The same did not bode well for Bitcoin, which continued to bleed on the charts. Between March 8-11, Bitcoin declined by as much as 13 percent, hitting a near 2-month low at $19,500.
Shortly after, Silicon Valley Bank (SVB) and Signature Bank, two more companies under the Wall Street banner, collapsed in spectacular fashion. Silicon Valley Bank chose to close its doors on March 10 due to a lack of liquidity to meet its operational needs.
Previously, the bank stated that it required $2.25 billion to buttress its balance sheet. As fears of banking contagion forced many to withdraw their bank deposits, Signature Bank was also unable to continue operating in a difficult environment.
But Bitcoin, which initially fell after Silvergate’s collapse, moved in the opposite direction this time around. Between March 11-24, Bitcoin soared by over 40 percent and headed toward the $30,000 mark. These gains were the highest that Bitcoin had seen since January when its value picked up from $16,000 to hit $24,000.
Many were surprised to see money pouring into digital assets after the banking crisis prompted regulators to crack down hard on crypto businesses. In recent times, top crypto exchanges such as Binance, Coinbase, and Kraken, have faced scrutiny over their operations by US watchdogs.
What is the correlation here?
Another important aspect to consider here is that the crypto sector was thought to be loosely connected to Wall Street indices, particularly the S&P 500. Although the S&P 500 posted single-digit gains in March, the financial sector’s poor performance raised concerns that the ’too big to fail’ label would come undone. The same could have negatively impacted the crypto market as well.
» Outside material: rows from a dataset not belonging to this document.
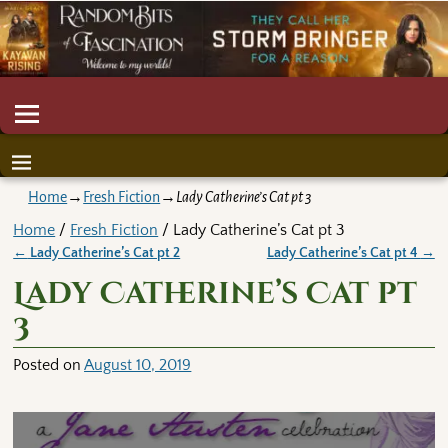
Home
→
Fresh Fiction
→
Lady Catherine’s Cat pt 3
Home
/
Fresh Fiction
/ Lady Catherine’s Cat pt 3
←
Lady Catherine’s Cat pt 2
Lady Catherine’s Cat pt 4
→
Post navigation
Lady Catherine’s Cat pt
3
Posted on
August 10, 2019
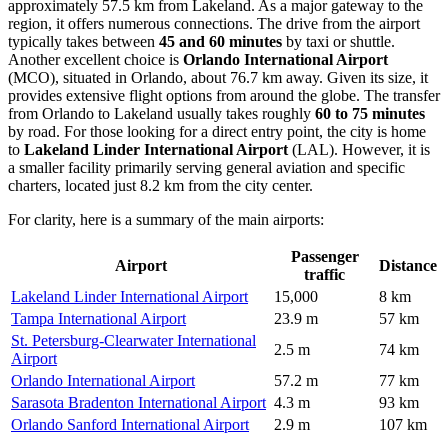
approximately 57.5 km from Lakeland. As a major gateway to the
region, it offers numerous connections. The drive from the airport
typically takes between
45 and 60 minutes
by taxi or shuttle.
Another excellent choice is
Orlando International Airport
(MCO), situated in Orlando, about 76.7 km away. Given its size, it
provides extensive flight options from around the globe. The transfer
from Orlando to Lakeland usually takes roughly
60 to 75 minutes
by road. For those looking for a direct entry point, the city is home
to
Lakeland Linder International Airport
(LAL). However, it is
a smaller facility primarily serving general aviation and specific
charters, located just 8.2 km from the city center.
For clarity, here is a summary of the main airports:
Passenger
Airport
Distance
traffic
Lakeland Linder International Airport
15,000
8 km
Tampa International Airport
23.9 m
57 km
St. Petersburg-Clearwater International
2.5 m
74 km
Airport
Orlando International Airport
57.2 m
77 km
Sarasota Bradenton International Airport
4.3 m
93 km
Orlando Sanford International Airport
2.9 m
107 km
This brings us to the next question – Why is Bitcoin rising? There are several answers, but none can be confirmed until the events continue to unfold in the coming months. The base argument here is that investors are pouring money into cryptocurrency because the banking crisis supports the image of cryptocurrency as a decentralized alternative that does not rely on a third party for its price.
Another argument is that crypto’s potential as a hedge against inflation has picked up in recent times following a sharp increase in the value of goods and services across the world.  
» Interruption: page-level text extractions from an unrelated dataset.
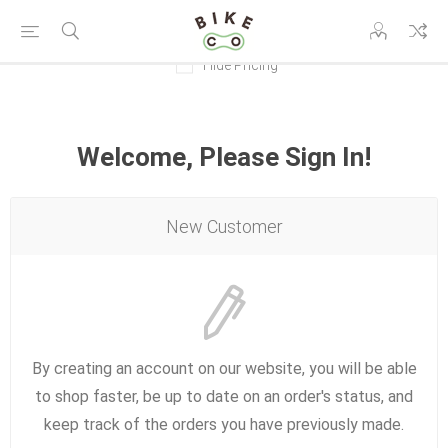
Hide Pricing
Welcome, Please Sign In!
New Customer
By creating an account on our website, you will be able
to shop faster, be up to date on an order's status, and
keep track of the orders you have previously made.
However, a New York Times article introduced another element in the mix by stating that the gains had little to do with Bitcoin’s technological philosophy. Instead, optimism about potential rate cuts and questions about the safety of stablecoins had a bigger effect on Bitcoin.
Speaking to NYT, an analyst said that the flows were just going out of stablecoins and into Bitcoin. The banking sector’s downfall threatened funds held by Circle, one of the biggest stablecoin issuers. As per NYT, traders who held large amounts of stablecoins are looking for alternate investments.
Conclusion
As mentioned earlier, it is difficult to say whether fundamentals are driving Bitcoin’s price, or sentiment. This is mainly because Bitcoin is yet to solidify its position in the market.
On some occasions, it is placed beside gold as a safe haven investment, and on the other, it is viewed as a risky and volatile investment.
Where Bitcoin’s price will land by 2023 end and will the banking crisis fuel Bitcoin’s price, are questions that can only be answered once the market matures further in the coming months.